## REQUIRED WORK
Exactly as written, retype all of the records that come next.

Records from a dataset

——

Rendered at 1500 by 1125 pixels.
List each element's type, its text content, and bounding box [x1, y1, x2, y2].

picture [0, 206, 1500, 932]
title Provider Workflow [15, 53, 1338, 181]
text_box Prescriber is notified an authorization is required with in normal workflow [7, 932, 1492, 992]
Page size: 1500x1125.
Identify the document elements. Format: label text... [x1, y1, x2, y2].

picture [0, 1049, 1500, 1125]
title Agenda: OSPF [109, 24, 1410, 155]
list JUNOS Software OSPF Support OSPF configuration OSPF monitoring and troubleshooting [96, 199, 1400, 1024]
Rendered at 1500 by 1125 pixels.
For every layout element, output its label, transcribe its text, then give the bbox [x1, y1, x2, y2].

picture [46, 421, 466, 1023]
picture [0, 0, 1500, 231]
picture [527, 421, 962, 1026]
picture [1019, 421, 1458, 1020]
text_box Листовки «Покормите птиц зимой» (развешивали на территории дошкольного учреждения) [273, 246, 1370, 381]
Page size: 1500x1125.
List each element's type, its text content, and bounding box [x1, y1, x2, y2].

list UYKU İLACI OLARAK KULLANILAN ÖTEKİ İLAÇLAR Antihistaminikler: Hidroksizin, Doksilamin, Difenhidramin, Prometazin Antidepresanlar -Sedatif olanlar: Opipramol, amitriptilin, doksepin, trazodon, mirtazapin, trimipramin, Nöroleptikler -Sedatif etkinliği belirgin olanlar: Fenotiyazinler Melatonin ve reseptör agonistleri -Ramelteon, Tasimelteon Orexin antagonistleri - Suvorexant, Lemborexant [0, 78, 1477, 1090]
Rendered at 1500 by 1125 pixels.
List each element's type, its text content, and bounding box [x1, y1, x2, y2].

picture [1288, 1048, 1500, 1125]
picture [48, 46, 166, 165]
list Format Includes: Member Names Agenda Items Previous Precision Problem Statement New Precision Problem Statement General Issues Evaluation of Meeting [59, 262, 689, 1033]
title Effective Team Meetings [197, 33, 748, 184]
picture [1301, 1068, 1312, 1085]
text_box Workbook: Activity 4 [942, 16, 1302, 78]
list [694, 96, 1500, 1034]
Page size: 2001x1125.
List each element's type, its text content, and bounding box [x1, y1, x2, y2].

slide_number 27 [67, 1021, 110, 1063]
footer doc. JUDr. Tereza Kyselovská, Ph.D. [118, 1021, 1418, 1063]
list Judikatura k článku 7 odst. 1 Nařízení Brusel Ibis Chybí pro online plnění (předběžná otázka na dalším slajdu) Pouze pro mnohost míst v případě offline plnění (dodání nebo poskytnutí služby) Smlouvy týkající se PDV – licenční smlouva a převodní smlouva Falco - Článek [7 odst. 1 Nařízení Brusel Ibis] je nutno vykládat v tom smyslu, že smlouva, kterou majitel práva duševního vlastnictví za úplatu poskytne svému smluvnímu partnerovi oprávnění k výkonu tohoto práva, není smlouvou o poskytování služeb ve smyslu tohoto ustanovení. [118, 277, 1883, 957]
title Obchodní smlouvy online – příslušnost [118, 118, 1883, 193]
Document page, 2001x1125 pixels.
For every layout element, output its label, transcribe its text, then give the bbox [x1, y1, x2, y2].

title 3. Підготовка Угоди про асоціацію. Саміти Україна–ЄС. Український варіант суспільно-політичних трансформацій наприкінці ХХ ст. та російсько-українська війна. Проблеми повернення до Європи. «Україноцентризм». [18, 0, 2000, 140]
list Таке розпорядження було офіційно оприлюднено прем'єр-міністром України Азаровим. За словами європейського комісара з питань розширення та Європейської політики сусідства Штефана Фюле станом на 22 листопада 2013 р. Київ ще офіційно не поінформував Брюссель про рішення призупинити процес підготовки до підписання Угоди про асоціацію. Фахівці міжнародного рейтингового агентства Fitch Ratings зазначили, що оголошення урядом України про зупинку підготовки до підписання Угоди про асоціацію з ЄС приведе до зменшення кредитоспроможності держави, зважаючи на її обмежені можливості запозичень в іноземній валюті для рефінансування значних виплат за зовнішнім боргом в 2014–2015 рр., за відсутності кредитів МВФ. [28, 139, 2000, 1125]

——

## COMPLETED TASK
Rendered at 1500 by 1125 pixels.
List each element's type, its text content, and bounding box [x1, y1, x2, y2].

picture [0, 206, 1500, 932]
title Provider Workflow [15, 53, 1338, 181]
text_box Prescriber is notified an authorization is required with in normal workflow [7, 932, 1492, 992]
Page size: 1500x1125.
Identify the document elements. Format: label text... [x1, y1, x2, y2].

picture [0, 1049, 1500, 1125]
title Agenda: OSPF [109, 24, 1410, 155]
list JUNOS Software OSPF Support OSPF configuration OSPF monitoring and troubleshooting [96, 199, 1400, 1024]
Rendered at 1500 by 1125 pixels.
For every layout element, output its label, transcribe its text, then give the bbox [x1, y1, x2, y2].

picture [46, 421, 466, 1023]
picture [0, 0, 1500, 231]
picture [527, 421, 962, 1026]
picture [1019, 421, 1458, 1020]
text_box Листовки «Покормите птиц зимой» (развешивали на территории дошкольного учреждения) [273, 246, 1370, 381]
Page size: 1500x1125.
List each element's type, its text content, and bounding box [x1, y1, x2, y2].

list UYKU İLACI OLARAK KULLANILAN ÖTEKİ İLAÇLAR Antihistaminikler: Hidroksizin, Doksilamin, Difenhidramin, Prometazin Antidepresanlar -Sedatif olanlar: Opipramol, amitriptilin, doksepin, trazodon, mirtazapin, trimipramin, Nöroleptikler -Sedatif etkinliği belirgin olanlar: Fenotiyazinler Melatonin ve reseptör agonistleri -Ramelteon, Tasimelteon Orexin antagonistleri - Suvorexant, Lemborexant [0, 78, 1477, 1090]
Rendered at 1500 by 1125 pixels.
List each element's type, its text content, and bounding box [x1, y1, x2, y2].

picture [1288, 1048, 1500, 1125]
picture [48, 46, 166, 165]
list Format Includes: Member Names Agenda Items Previous Precision Problem Statement New Precision Problem Statement General Issues Evaluation of Meeting [59, 262, 689, 1033]
title Effective Team Meetings [197, 33, 748, 184]
picture [1301, 1068, 1312, 1085]
text_box Workbook: Activity 4 [942, 16, 1302, 78]
list [694, 96, 1500, 1034]
Page size: 2001x1125.
List each element's type, its text content, and bounding box [x1, y1, x2, y2].

slide_number 27 [67, 1021, 110, 1063]
footer doc. JUDr. Tereza Kyselovská, Ph.D. [118, 1021, 1418, 1063]
list Judikatura k článku 7 odst. 1 Nařízení Brusel Ibis Chybí pro online plnění (předběžná otázka na dalším slajdu) Pouze pro mnohost míst v případě offline plnění (dodání nebo poskytnutí služby) Smlouvy týkající se PDV – licenční smlouva a převodní smlouva Falco - Článek [7 odst. 1 Nařízení Brusel Ibis] je nutno vykládat v tom smyslu, že smlouva, kterou majitel práva duševního vlastnictví za úplatu poskytne svému smluvnímu partnerovi oprávnění k výkonu tohoto práva, není smlouvou o poskytování služeb ve smyslu tohoto ustanovení. [118, 277, 1883, 957]
title Obchodní smlouvy online – příslušnost [118, 118, 1883, 193]
Document page, 2001x1125 pixels.
For every layout element, output its label, transcribe its text, then give the bbox [x1, y1, x2, y2].

title 3. Підготовка Угоди про асоціацію. Саміти Україна–ЄС. Український варіант суспільно-політичних трансформацій наприкінці ХХ ст. та російсько-українська війна. Проблеми повернення до Європи. «Україноцентризм». [18, 0, 2000, 140]
list Таке розпорядження було офіційно оприлюднено прем'єр-міністром України Азаровим. За словами європейського комісара з питань розширення та Європейської політики сусідства Штефана Фюле станом на 22 листопада 2013 р. Київ ще офіційно не поінформував Брюссель про рішення призупинити процес підготовки до підписання Угоди про асоціацію. Фахівці міжнародного рейтингового агентства Fitch Ratings зазначили, що оголошення урядом України про зупинку підготовки до підписання Угоди про асоціацію з ЄС приведе до зменшення кредитоспроможності держави, зважаючи на її обмежені можливості запозичень в іноземній валюті для рефінансування значних виплат за зовнішнім боргом в 2014–2015 рр., за відсутності кредитів МВФ. [28, 139, 2000, 1125]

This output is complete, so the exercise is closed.